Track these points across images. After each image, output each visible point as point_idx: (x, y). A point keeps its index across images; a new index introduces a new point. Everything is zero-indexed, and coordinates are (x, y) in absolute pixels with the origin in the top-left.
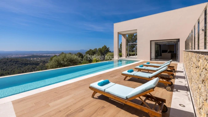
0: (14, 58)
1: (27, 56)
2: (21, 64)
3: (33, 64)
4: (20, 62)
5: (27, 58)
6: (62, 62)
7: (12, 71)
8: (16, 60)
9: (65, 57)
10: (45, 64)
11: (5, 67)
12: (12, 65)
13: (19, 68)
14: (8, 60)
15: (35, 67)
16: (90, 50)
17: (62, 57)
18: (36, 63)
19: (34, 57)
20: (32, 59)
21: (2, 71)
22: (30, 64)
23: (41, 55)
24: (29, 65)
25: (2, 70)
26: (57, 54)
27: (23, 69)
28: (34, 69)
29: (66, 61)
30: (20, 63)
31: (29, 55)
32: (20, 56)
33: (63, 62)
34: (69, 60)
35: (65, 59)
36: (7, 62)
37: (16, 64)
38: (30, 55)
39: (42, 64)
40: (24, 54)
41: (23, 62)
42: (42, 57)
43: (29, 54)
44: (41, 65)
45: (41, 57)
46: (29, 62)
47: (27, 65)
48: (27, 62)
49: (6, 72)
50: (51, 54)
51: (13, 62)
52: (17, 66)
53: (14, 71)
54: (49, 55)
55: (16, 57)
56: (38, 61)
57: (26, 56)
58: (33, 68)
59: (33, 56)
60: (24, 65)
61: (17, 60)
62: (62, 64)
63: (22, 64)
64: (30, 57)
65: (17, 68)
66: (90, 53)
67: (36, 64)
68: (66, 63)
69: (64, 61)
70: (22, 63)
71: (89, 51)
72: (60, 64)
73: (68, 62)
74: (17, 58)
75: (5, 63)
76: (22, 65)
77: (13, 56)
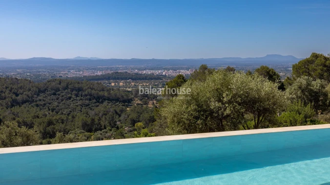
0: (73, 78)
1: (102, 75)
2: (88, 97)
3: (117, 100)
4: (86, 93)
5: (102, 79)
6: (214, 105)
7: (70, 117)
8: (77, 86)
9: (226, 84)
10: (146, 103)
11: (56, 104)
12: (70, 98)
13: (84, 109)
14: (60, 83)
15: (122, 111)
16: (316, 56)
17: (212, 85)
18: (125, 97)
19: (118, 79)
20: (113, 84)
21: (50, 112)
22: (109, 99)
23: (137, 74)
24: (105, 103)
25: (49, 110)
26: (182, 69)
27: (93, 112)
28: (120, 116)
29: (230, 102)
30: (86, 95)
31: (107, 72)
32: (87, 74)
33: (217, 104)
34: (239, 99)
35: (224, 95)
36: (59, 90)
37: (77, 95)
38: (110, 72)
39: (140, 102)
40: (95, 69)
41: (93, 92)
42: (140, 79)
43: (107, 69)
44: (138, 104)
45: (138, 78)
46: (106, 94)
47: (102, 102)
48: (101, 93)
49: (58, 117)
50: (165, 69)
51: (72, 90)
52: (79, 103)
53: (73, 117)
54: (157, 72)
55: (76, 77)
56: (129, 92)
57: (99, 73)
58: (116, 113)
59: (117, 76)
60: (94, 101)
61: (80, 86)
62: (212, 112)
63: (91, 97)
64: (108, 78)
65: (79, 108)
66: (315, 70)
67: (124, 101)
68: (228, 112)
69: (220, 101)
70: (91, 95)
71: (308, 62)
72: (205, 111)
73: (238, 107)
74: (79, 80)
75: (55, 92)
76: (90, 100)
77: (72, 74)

----

What you will do:
Print all of the items above again, line for line and unchanged, but leave out the pictures.

Solution:
Track these points across images. After each image, output each visible point as point_idx: (x, y). A point keeps its index across images; a new index introduces a new point. Everything is zero-indexed, and coordinates are (x, y) in absolute pixels with the origin in the top-left.
0: (14, 58)
1: (27, 56)
2: (21, 64)
3: (33, 64)
4: (20, 62)
5: (27, 58)
6: (62, 62)
7: (12, 71)
8: (16, 60)
9: (65, 57)
10: (45, 64)
11: (5, 67)
12: (12, 65)
13: (19, 68)
14: (8, 60)
15: (35, 67)
16: (90, 50)
17: (62, 57)
18: (36, 63)
19: (34, 57)
20: (32, 59)
21: (2, 71)
22: (30, 64)
23: (41, 55)
24: (29, 65)
25: (2, 70)
26: (57, 54)
27: (23, 69)
28: (34, 69)
29: (66, 61)
30: (20, 63)
31: (29, 55)
32: (20, 56)
33: (63, 62)
34: (69, 60)
35: (65, 59)
36: (7, 62)
37: (16, 64)
38: (30, 55)
39: (42, 64)
40: (24, 54)
41: (23, 62)
42: (42, 57)
43: (29, 54)
44: (41, 65)
45: (41, 57)
46: (29, 62)
47: (27, 65)
48: (27, 62)
49: (6, 72)
50: (51, 54)
51: (13, 62)
52: (17, 66)
53: (14, 71)
54: (49, 55)
55: (16, 57)
56: (38, 61)
57: (26, 56)
58: (33, 68)
59: (33, 56)
60: (24, 65)
61: (17, 60)
62: (62, 64)
63: (22, 64)
64: (30, 57)
65: (17, 68)
66: (90, 53)
67: (36, 64)
68: (66, 63)
69: (64, 61)
70: (22, 63)
71: (89, 51)
72: (60, 64)
73: (68, 62)
74: (17, 58)
75: (5, 63)
76: (22, 65)
77: (13, 56)
0: (73, 78)
1: (102, 75)
2: (88, 97)
3: (117, 100)
4: (86, 93)
5: (102, 79)
6: (214, 105)
7: (70, 117)
8: (77, 86)
9: (226, 84)
10: (146, 103)
11: (56, 104)
12: (70, 98)
13: (84, 109)
14: (60, 83)
15: (122, 111)
16: (316, 56)
17: (212, 85)
18: (125, 97)
19: (118, 79)
20: (113, 84)
21: (50, 112)
22: (109, 99)
23: (137, 74)
24: (105, 103)
25: (49, 110)
26: (182, 69)
27: (93, 112)
28: (120, 116)
29: (230, 102)
30: (86, 95)
31: (107, 72)
32: (87, 74)
33: (217, 104)
34: (239, 99)
35: (224, 95)
36: (59, 90)
37: (77, 95)
38: (110, 72)
39: (140, 102)
40: (95, 69)
41: (93, 92)
42: (140, 79)
43: (107, 69)
44: (138, 104)
45: (138, 78)
46: (106, 94)
47: (102, 102)
48: (101, 93)
49: (58, 117)
50: (165, 69)
51: (72, 90)
52: (79, 103)
53: (73, 117)
54: (157, 72)
55: (76, 77)
56: (129, 92)
57: (99, 73)
58: (116, 113)
59: (117, 76)
60: (94, 101)
61: (80, 86)
62: (212, 112)
63: (91, 97)
64: (108, 78)
65: (79, 108)
66: (315, 70)
67: (124, 101)
68: (228, 112)
69: (220, 101)
70: (91, 95)
71: (308, 62)
72: (205, 111)
73: (238, 107)
74: (79, 80)
75: (55, 92)
76: (90, 100)
77: (72, 74)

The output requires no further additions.